§ **Goal of the exercise**
For each entry below, copy the text exactly and leave out any picture.

─── Extracted data ───

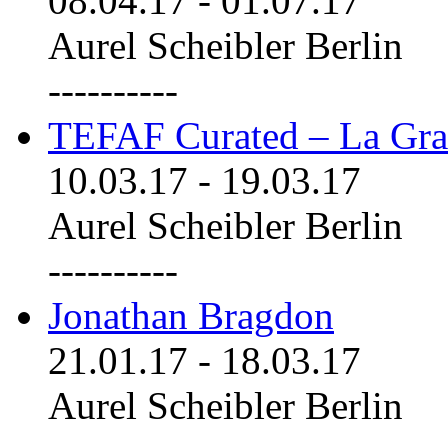
08.04.17
-
01.07.17
Aurel Scheibler Berlin
----------
TEFAF Curated – La Gra
10.03.17
-
19.03.17
Aurel Scheibler Berlin
----------
Jonathan Bragdon
21.01.17
-
18.03.17
Aurel Scheibler Berlin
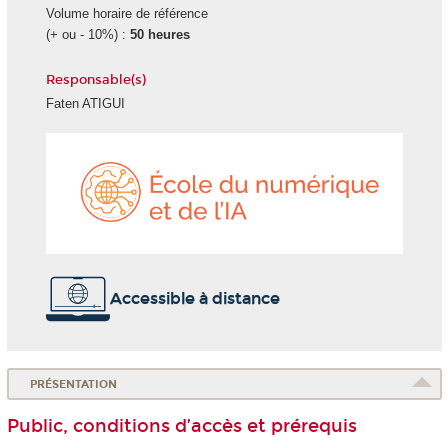
Volume horaire de référence
(+ ou - 10%) :
50 heures
Responsable(s)
Faten ATIGUI
École
du
numéri
et
de
l'IA
Accessible à distance
PRÉSENTATION
Public, conditions d’accès et prérequis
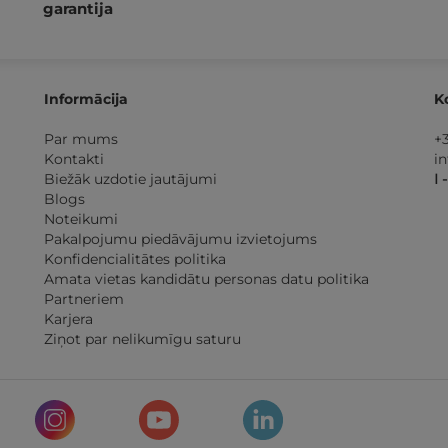
garantija
Informācija
K
Par mums
+
Kontakti
i
Biežāk uzdotie jautājumi
I 
Blogs
Noteikumi
Pakalpojumu piedāvājumu izvietojums
Konfidencialitātes politika
Amata vietas kandidātu personas datu politika
Partneriem
Karjera
Ziņot par nelikumīgu saturu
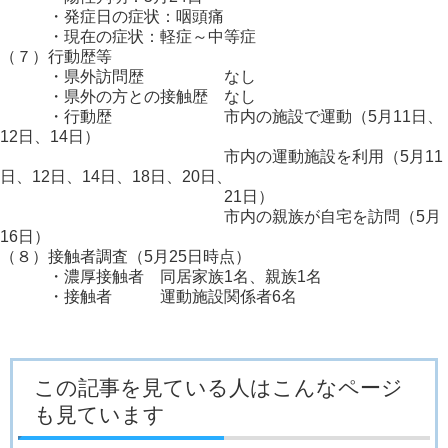
・発症日の症状：咽頭痛
・現在の症状：軽症～中等症
（７）行動歴等
・県外訪問歴 なし
・県外の方との接触歴 なし
・行動歴 市内の施設で運動（5月11日、
12日、14日）
市内の運動施設を利用（5月11
日、12日、14日、18日、20日、
21日）
市内の親族が自宅を訪問（5月
16日）
（８）接触者調査（5月25日時点）
・濃厚接触者 同居家族1名、親族1名
・接触者 運動施設関係者6名
この記事を見ている人はこんなページ
も見ています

───

§ **Completed exercise**
08.04.17
-
01.07.17
Aurel Scheibler Berlin
----------
TEFAF Curated – La Gra
10.03.17
-
19.03.17
Aurel Scheibler Berlin
----------
Jonathan Bragdon
21.01.17
-
18.03.17
Aurel Scheibler Berlin
Volume horaire de référence
(+ ou - 10%) :
50 heures
Responsable(s)
Faten ATIGUI
École
du
numéri
et
de
l'IA
Accessible à distance
PRÉSENTATION
Public, conditions d’accès et prérequis
garantija
Informācija
K
Par mums
+
Kontakti
i
Biežāk uzdotie jautājumi
I 
Blogs
Noteikumi
Pakalpojumu piedāvājumu izvietojums
Konfidencialitātes politika
Amata vietas kandidātu personas datu politika
Partneriem
Karjera
Ziņot par nelikumīgu saturu
・発症日の症状：咽頭痛
・現在の症状：軽症～中等症
（７）行動歴等
・県外訪問歴 なし
・県外の方との接触歴 なし
・行動歴 市内の施設で運動（5月11日、
12日、14日）
市内の運動施設を利用（5月11
日、12日、14日、18日、20日、
21日）
市内の親族が自宅を訪問（5月
16日）
（８）接触者調査（5月25日時点）
・濃厚接触者 同居家族1名、親族1名
・接触者 運動施設関係者6名
この記事を見ている人はこんなページ
も見ています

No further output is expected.